Its been slightly under 2 months now since i’ve started this reading plan to complete the bible in 90 days. Today would be day 51 to be more exact.
There have been many thoughts running through my head occasionally, having to read such a huge number of deep bible passages everyday, ranging from about 12 to 26 chapters each day. Some days, it gets really really tough.
I’ve observed my personal discipline currently being much better than what it used to be just a few years ago. Back then, such a task would have been impossible for me to do. Honestly, I would chalk this improvement up to my 40 day challenges, having to really challenge and push myself to consistently keep doing something for 40 days straight. E.g. 40 days of no sugar, 40 days of just cold showers, 40 days of 121 pullups. Why 121 pullups you ask? I challenged myself to do up-down pyramid sets, from 1 to 11 and back down again. Its not been easy. However, what all these has done for me, is make me into a mentally stronger person. Someone who has the will and drive to actually do what they say they will do and you can trust them to carry it out no matter what. Now with this 90 day challenge, its really like a long marathon. Having trained up with those half-marathons, this is it now. Show time.
Anyway, back to my observations about having had 50 days of daily consistent bible reading.
- I really get to see the structure of the bible books and passages within each one, to see how each book connects to the next, and notice patterns and subtle consistencies. Noticing how the Israelites, generation after generation despite God’s providence, still choose to forsake Him and do whatever they wanted. You would think that they would’ve learnt from all the past generations, and its easy to condemn and say they were so stupid not to have seen God’s hand in all that and how real He actually is. That is you choose this, then you will get that. But looking at my own life, isn’t this exactly what I do all the time too??? Sometimes I know that if I do this wrong thing, I will get that. But I still do it anyway. How am I any better than they were?
- I get to cover much more ground in the bible than I were to if I just did way less books and not daily. This would then just be a long drawn out session whereby its easy to fall into the trap of not being consistent and find it even harder and more impossible to complete. By keeping it relatively shorter (90 days is honestly still pretty long), this personally becomes a much more realistic and achievable goal for me.
- This is forcing myself to be even more disciplined in my quiet time with God. Because if I do not read 15 chapters today, I will end up with 30 chapters to read tomorrow. And if I do not read 30 chapters tomorrow, I will end up with 45 chapters to do the day after. By being consistent (just as it is with everything else in life.. like exercise), I get much more out of it and am able to keep the chapter numbers low. If not all this just becomes a vicious cycle and I am likely to just end up abandoning this challenge and plan altogether.
- By covering such a huge amount in a shorter time, my memory stays fresh, and when I have my bible studies or listen to sermons in church, I have found it incredibly helpful and familiar at times, because much of the passages shared are sometimes things I have just covered and read a few days ago or even that day itself.

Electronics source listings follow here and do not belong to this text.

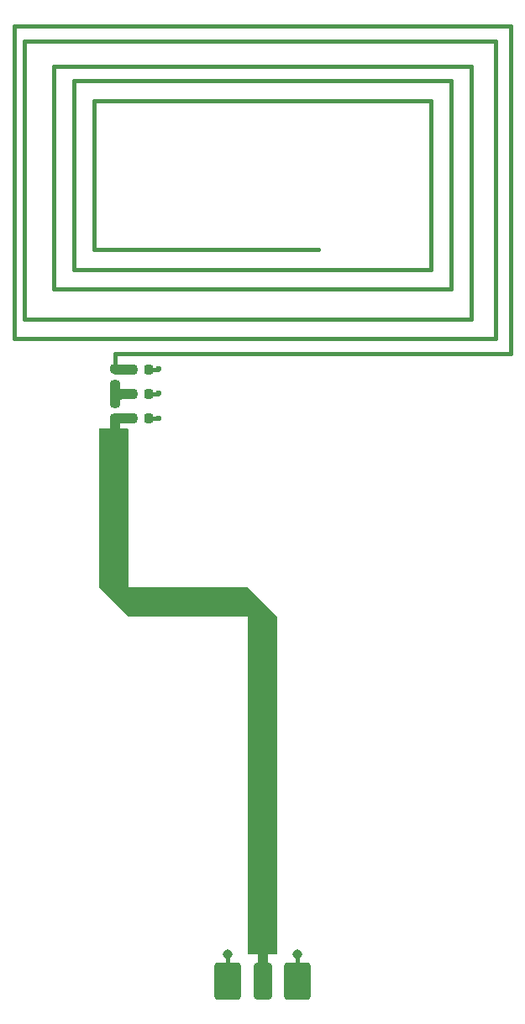
<source format=gbr>
%TF.GenerationSoftware,KiCad,Pcbnew,8.0.5*%
%TF.CreationDate,2025-03-27T12:09:55+00:00*%
%TF.ProjectId,pcb_antenna,7063625f-616e-4746-956e-6e612e6b6963,rev?*%
%TF.SameCoordinates,Original*%
%TF.FileFunction,Copper,L1,Top*%
%TF.FilePolarity,Positive*%
%FSLAX46Y46*%
G04 Gerber Fmt 4.6, Leading zero omitted, Abs format (unit mm)*
G04 Created by KiCad (PCBNEW 8.0.5) date 2025-03-27 12:09:55*
%MOMM*%
%LPD*%
G01*
G04 APERTURE LIST*
G04 Aperture macros list*
%AMRoundRect*
0 Rectangle with rounded corners*
0 $1 Rounding radius*
0 $2 $3 $4 $5 $6 $7 $8 $9 X,Y pos of 4 corners*
0 Add a 4 corners polygon primitive as box body*
4,1,4,$2,$3,$4,$5,$6,$7,$8,$9,$2,$3,0*
0 Add four circle primitives for the rounded corners*
1,1,$1+$1,$2,$3*
1,1,$1+$1,$4,$5*
1,1,$1+$1,$6,$7*
1,1,$1+$1,$8,$9*
0 Add four rect primitives between the rounded corners*
20,1,$1+$1,$2,$3,$4,$5,0*
20,1,$1+$1,$4,$5,$6,$7,0*
20,1,$1+$1,$6,$7,$8,$9,0*
20,1,$1+$1,$8,$9,$2,$3,0*%
G04 Aperture macros list end*
%TA.AperFunction,EtchedComponent*%
%ADD10C,0.460000*%
%TD*%
%TA.AperFunction,SMDPad,CuDef*%
%ADD11RoundRect,0.218750X0.256250X-0.218750X0.256250X0.218750X-0.256250X0.218750X-0.256250X-0.218750X0*%
%TD*%
%TA.AperFunction,SMDPad,CuDef*%
%ADD12RoundRect,0.218750X-0.218750X-0.256250X0.218750X-0.256250X0.218750X0.256250X-0.218750X0.256250X0*%
%TD*%
%TA.AperFunction,SMDPad,CuDef*%
%ADD13RoundRect,0.250000X-0.640000X1.595000X-0.640000X-1.595000X0.640000X-1.595000X0.640000X1.595000X0*%
%TD*%
%TA.AperFunction,ComponentPad*%
%ADD14C,0.970000*%
%TD*%
%TA.AperFunction,SMDPad,CuDef*%
%ADD15RoundRect,0.250000X-1.082500X1.595000X-1.082500X-1.595000X1.082500X-1.595000X1.082500X1.595000X0*%
%TD*%
%TA.AperFunction,SMDPad,CuDef*%
%ADD16RoundRect,0.225000X-0.225000X-0.250000X0.225000X-0.250000X0.225000X0.250000X-0.225000X0.250000X0*%
%TD*%
%TA.AperFunction,ViaPad*%
%ADD17C,0.600000*%
%TD*%
%TA.AperFunction,Conductor*%
%ADD18C,1.000000*%
%TD*%
%TA.AperFunction,Conductor*%
%ADD19C,0.400000*%
%TD*%
G04 APERTURE END LIST*
D10*
%TO.C,J1*%
X103492500Y-161750000D02*
X103492500Y-159015000D01*
X96507500Y-161750000D02*
X96507500Y-159015000D01*
%TD*%
D11*
%TO.P,L3,1,1*%
%TO.N,OUT*%
X85169635Y-105047454D03*
%TO.P,L3,2,2*%
%TO.N,Net-(C1-Pad1)*%
X85169635Y-103472454D03*
%TD*%
%TO.P,L2,1,1*%
%TO.N,Net-(C1-Pad1)*%
X85169635Y-101622454D03*
%TO.P,L2,2,2*%
%TO.N,Net-(AE1-A)*%
X85169635Y-100047454D03*
%TD*%
D12*
%TO.P,L1,1,1*%
%TO.N,Net-(AE1-A)*%
X86942249Y-100085024D03*
%TO.P,L1,2,2*%
%TO.N,GND*%
X88517249Y-100085024D03*
%TD*%
D13*
%TO.P,J1,1,In*%
%TO.N,OUT*%
X100000000Y-161750000D03*
D14*
%TO.P,J1,2,Ext*%
%TO.N,GND*%
X103492500Y-159015000D03*
X96507500Y-159015000D03*
D15*
X103492500Y-161750000D03*
X96507500Y-161750000D03*
%TD*%
D16*
%TO.P,C2,1*%
%TO.N,OUT*%
X86950000Y-105000000D03*
%TO.P,C2,2*%
%TO.N,GND*%
X88500000Y-105000000D03*
%TD*%
%TO.P,C1,1*%
%TO.N,Net-(C1-Pad1)*%
X86946125Y-102555941D03*
%TO.P,C1,2*%
%TO.N,GND*%
X88496125Y-102555941D03*
%TD*%
D17*
%TO.N,GND*%
X89500000Y-105000000D03*
X89500000Y-102500000D03*
X89500000Y-100000000D03*
%TD*%
D18*
%TO.N,OUT*%
X100000000Y-161750000D02*
X100000000Y-157500000D01*
X85169635Y-106330365D02*
X85000000Y-106500000D01*
X85169635Y-105047454D02*
X85169635Y-106330365D01*
D19*
%TO.N,Net-(AE1-A)*%
X85169635Y-100047454D02*
X85169635Y-98569635D01*
X85169635Y-98569635D02*
X85100000Y-98500000D01*
X121000000Y-95000000D02*
X121000000Y-69500000D01*
X119000000Y-92000000D02*
X119000000Y-71000000D01*
X121000000Y-69500000D02*
X79000000Y-69500000D01*
X79000000Y-69500000D02*
X79000000Y-92000000D01*
X76000000Y-95000000D02*
X121000000Y-95000000D01*
X79000000Y-92000000D02*
X119000000Y-92000000D01*
X81000000Y-71000000D02*
X81000000Y-90000000D01*
X117000000Y-73000000D02*
X83000000Y-73000000D01*
X119000000Y-71000000D02*
X81000000Y-71000000D01*
X81000000Y-90000000D02*
X117000000Y-90000000D01*
X117000000Y-90000000D02*
X117000000Y-73000000D01*
X75000000Y-97000000D02*
X123500000Y-97000000D01*
X125000000Y-98500000D02*
X125000000Y-65500000D01*
X125000000Y-65500000D02*
X75000000Y-65500000D01*
X85100000Y-98500000D02*
X124900000Y-98500000D01*
X75000000Y-65500000D02*
X75000000Y-97000000D01*
X83000000Y-88000000D02*
X105600000Y-88000000D01*
X123500000Y-97000000D02*
X123500000Y-67000000D01*
X123500000Y-67000000D02*
X76000000Y-67000000D01*
X76000000Y-67150000D02*
X76000000Y-94850000D01*
X83000000Y-73000000D02*
X83000000Y-88000000D01*
%TO.N,GND*%
X88500000Y-105000000D02*
X89500000Y-105000000D01*
X89444059Y-102555941D02*
X89500000Y-102500000D01*
X88496125Y-102555941D02*
X89444059Y-102555941D01*
X89414976Y-100085024D02*
X89500000Y-100000000D01*
X88517249Y-100085024D02*
X89414976Y-100085024D01*
D18*
%TO.N,OUT*%
X86950000Y-105000000D02*
X85217089Y-105000000D01*
X85217089Y-105000000D02*
X85169635Y-105047454D01*
%TO.N,Net-(C1-Pad1)*%
X85169635Y-101622454D02*
X85169635Y-103000000D01*
X85613694Y-102555941D02*
X85169635Y-103000000D01*
X85169635Y-103000000D02*
X85169635Y-103472454D01*
X86946125Y-102555941D02*
X85613694Y-102555941D01*
%TO.N,Net-(AE1-A)*%
X86942249Y-100085024D02*
X85207205Y-100085024D01*
X85207205Y-100085024D02*
X85169635Y-100047454D01*
%TD*%
%TA.AperFunction,Conductor*%
%TO.N,OUT*%
G36*
X86443039Y-106019685D02*
G01*
X86488794Y-106072489D01*
X86500000Y-106124000D01*
X86500000Y-122000000D01*
X98448638Y-122000000D01*
X98515677Y-122019685D01*
X98536319Y-122036319D01*
X101463681Y-124963681D01*
X101497166Y-125025004D01*
X101500000Y-125051362D01*
X101500000Y-158876000D01*
X101480315Y-158943039D01*
X101427511Y-158988794D01*
X101376000Y-159000000D01*
X98624000Y-159000000D01*
X98556961Y-158980315D01*
X98511206Y-158927511D01*
X98500000Y-158876000D01*
X98500000Y-125000000D01*
X86551362Y-125000000D01*
X86484323Y-124980315D01*
X86463681Y-124963681D01*
X83536319Y-122036319D01*
X83502834Y-121974996D01*
X83500000Y-121948638D01*
X83500000Y-106124000D01*
X83519685Y-106056961D01*
X83572489Y-106011206D01*
X83624000Y-106000000D01*
X86376000Y-106000000D01*
X86443039Y-106019685D01*
G37*
%TD.AperFunction*%
%TD*%
M02*

</source>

- I do not get to seriously delve into each bible passage and get as much out of it as I would, spending 1 hour on one chapter, rather than 15 chapters. Because I know I have so much to read, I sometimes tend to skim and just read the passages just for the sake of reading and covering as much ground as possible. And that should not be the way. I am likely to miss so much content because my thought ratio to each passage is way less.
- I sometimes dread having to read the bible. (But then again, even without this, I already dread having to do my qt -quiet time. So whats the difference anyway?)
- I find myself making less notes and just finding things repetitive in the bible at times.
So what am I planning to do after this?
Probably to spend some time re-reading those books and passages that i’ve found tougher and harder to understand. This is to compensate for this time of “skimming” and not fully delving and finding those hard to get chunks of knowledge that would only be gotten with more google and time to think and ponder about. But for now at least, overall, i’ve found it incredibly rewarding!! And I would like to challenge you guys to do the same. Stick to it, and I promise you, you won’t regret it!!